• **WHAT YOU ARE ASKED TO DO**
Reproduce the listing character for character, from its first line through the line containing "title [75, 45, 1425, 71]", including that line.

• **INPUT RECORDS**
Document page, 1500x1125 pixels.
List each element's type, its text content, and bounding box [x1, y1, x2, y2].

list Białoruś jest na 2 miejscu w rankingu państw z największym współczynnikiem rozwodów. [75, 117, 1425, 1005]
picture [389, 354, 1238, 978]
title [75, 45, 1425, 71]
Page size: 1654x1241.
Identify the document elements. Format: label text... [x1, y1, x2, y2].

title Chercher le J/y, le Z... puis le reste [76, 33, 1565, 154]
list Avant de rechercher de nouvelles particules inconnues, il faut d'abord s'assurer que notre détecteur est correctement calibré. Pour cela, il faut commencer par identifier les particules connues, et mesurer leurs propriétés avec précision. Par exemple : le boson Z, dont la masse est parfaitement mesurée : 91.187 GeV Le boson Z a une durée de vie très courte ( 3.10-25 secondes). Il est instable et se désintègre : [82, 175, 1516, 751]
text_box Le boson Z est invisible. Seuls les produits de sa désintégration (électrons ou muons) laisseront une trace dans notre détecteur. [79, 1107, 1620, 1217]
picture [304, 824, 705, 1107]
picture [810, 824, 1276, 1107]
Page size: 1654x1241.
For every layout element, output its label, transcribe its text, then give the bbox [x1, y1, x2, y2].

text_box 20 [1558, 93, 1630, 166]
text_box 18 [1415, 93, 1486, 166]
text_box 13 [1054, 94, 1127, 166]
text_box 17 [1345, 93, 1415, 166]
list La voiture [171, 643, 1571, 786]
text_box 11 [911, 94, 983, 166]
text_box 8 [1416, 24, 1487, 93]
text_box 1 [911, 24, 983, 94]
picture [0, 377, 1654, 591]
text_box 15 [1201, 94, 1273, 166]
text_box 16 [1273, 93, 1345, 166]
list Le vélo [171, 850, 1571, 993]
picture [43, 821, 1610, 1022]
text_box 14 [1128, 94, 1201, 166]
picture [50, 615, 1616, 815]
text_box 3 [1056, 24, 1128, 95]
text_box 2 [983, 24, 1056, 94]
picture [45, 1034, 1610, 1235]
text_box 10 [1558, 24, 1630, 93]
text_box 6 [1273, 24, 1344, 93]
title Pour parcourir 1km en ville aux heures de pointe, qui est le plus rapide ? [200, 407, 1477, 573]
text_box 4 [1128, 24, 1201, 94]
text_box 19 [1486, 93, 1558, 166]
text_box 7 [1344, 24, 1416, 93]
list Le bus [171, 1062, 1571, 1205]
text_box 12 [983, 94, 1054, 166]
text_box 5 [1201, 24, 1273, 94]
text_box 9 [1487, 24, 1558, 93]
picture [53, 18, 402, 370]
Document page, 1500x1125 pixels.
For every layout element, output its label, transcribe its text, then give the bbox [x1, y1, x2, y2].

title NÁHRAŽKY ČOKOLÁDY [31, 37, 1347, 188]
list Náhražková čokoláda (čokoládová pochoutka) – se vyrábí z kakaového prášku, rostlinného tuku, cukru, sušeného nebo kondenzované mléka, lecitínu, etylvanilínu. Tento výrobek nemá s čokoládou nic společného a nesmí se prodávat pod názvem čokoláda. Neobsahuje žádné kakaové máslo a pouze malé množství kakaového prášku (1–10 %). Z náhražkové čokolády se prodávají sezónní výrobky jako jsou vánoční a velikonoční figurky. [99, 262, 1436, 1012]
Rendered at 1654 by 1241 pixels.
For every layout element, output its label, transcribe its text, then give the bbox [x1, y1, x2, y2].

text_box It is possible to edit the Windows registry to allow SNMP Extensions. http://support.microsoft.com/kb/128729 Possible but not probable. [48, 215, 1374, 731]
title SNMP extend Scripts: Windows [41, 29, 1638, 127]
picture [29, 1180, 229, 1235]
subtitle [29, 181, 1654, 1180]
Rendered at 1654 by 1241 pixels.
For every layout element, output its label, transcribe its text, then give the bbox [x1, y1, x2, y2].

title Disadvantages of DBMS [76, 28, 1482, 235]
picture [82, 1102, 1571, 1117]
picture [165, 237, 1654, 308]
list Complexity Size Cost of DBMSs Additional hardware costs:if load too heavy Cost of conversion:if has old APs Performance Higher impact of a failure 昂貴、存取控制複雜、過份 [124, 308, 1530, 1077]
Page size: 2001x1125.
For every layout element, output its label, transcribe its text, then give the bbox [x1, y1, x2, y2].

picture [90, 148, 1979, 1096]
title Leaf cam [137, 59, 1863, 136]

• **RIGHT ANSWER**
Document page, 1500x1125 pixels.
List each element's type, its text content, and bounding box [x1, y1, x2, y2].

list Białoruś jest na 2 miejscu w rankingu państw z największym współczynnikiem rozwodów. [75, 117, 1425, 1005]
picture [389, 354, 1238, 978]
title [75, 45, 1425, 71]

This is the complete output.